But if Sparrow’s statements were baldly racist, they were hardly singular, and many say the groundswell of anger they set off was at least in part due to the symbolic importance of the experience. 

“The psychic space that beaches occupy for both black and white South Africans is one of privilege,” says Sisonke Msimang, a social commentator and writer. “Beaches have always been coveted spaces in part because of the kind of luxury and escape and leisure time they symbolize. That’s why Penny Sparrow’s comments are so important – she’s questioning people’s right to access not just a public space, but a particularly privileged one.”   

Under apartheid, nearly all of the most central and desirable beaches ​were ​reserved for whites. Well into the 1980s, protesters who staged multiracial sit-ins on white beaches were driven away by teargas and snarling police dogs, and in 1987, President P.W. Botha ordered Allan Hendrickse, a mixed race member of his cabinet, to issue a humiliating public apology after he took a short swim on a “whites only” beach in the city of Port Elizabeth. 

Although beaches formally desegregated in 1990, access often remains informally restricted by the legacies of apartheid urban​ planning, which continue to confine many African, Indian, and coloured (mixed-race) South Africans to the fringes of coastal cities, far from the waterfront.

Still, on one day each year – New Year’s Day – even the country’s most elite public beaches briefly transform, their legions of surfers and sun-tanning tourists replaced by tens of thousands of revelers from nearby townships and farming communities. Many, like September’s family, choose to visit then because it is the only time of year they can both shoulder the costs and muster a day off. 

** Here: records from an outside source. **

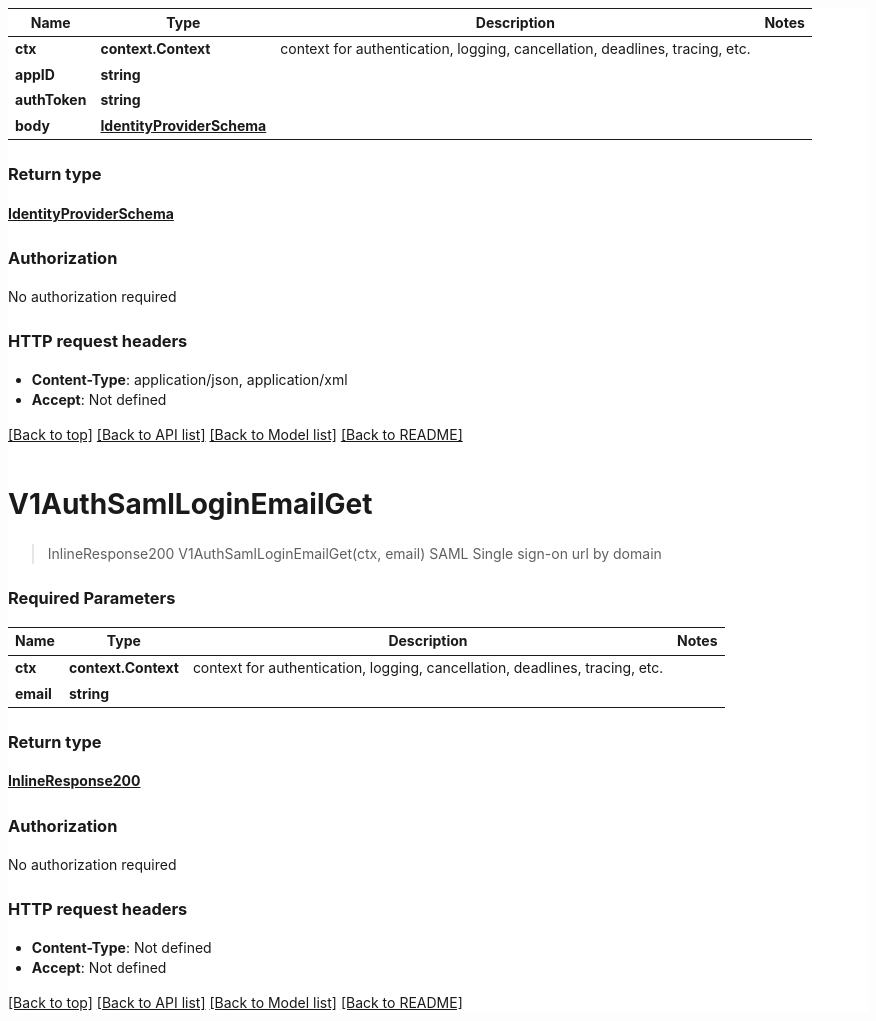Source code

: Name | Type | Description  | Notes
------------- | ------------- | ------------- | -------------
 **ctx** | **context.Context** | context for authentication, logging, cancellation, deadlines, tracing, etc.
  **appID** | **string**|  | 
  **authToken** | **string**|  | 
  **body** | [**IdentityProviderSchema**](IdentityProviderSchema.md)|  | 

### Return type

[**IdentityProviderSchema**](IdentityProviderSchema.md)

### Authorization

No authorization required

### HTTP request headers

 - **Content-Type**: application/json, application/xml
 - **Accept**: Not defined

[[Back to top]](#) [[Back to API list]](../README.md#documentation-for-api-endpoints) [[Back to Model list]](../README.md#documentation-for-models) [[Back to README]](../README.md)

# **V1AuthSamlLoginEmailGet**
> InlineResponse200 V1AuthSamlLoginEmailGet(ctx, email)
SAML Single sign-on url by domain



### Required Parameters

Name | Type | Description  | Notes
------------- | ------------- | ------------- | -------------
 **ctx** | **context.Context** | context for authentication, logging, cancellation, deadlines, tracing, etc.
  **email** | **string**|  | 

### Return type

[**InlineResponse200**](inline_response_200.md)

### Authorization

No authorization required

### HTTP request headers

 - **Content-Type**: Not defined
 - **Accept**: Not defined

[[Back to top]](#) [[Back to API list]](../README.md#documentation-for-api-endpoints) [[Back to Model list]](../README.md#documentation-for-models) [[Back to README]](../README.md)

Even today, September says, memories of those New Year’s trips are among the happiest he has of a childhood punctuated by “daily reminders that I was considered subhuman.” Although he now works as an administrator at a university hundreds of miles from the coast, on the rare occasions when he visits the beach he says the feeling is the same as it always was. 

“I find it healing and reflective and humbling to be there, just this tiny thing against this mighty ocean,” he says. “It’s a great equalizer in that we’re all these tiny little people. The ocean doesn’t care whether you’re black or white or rich or poor.”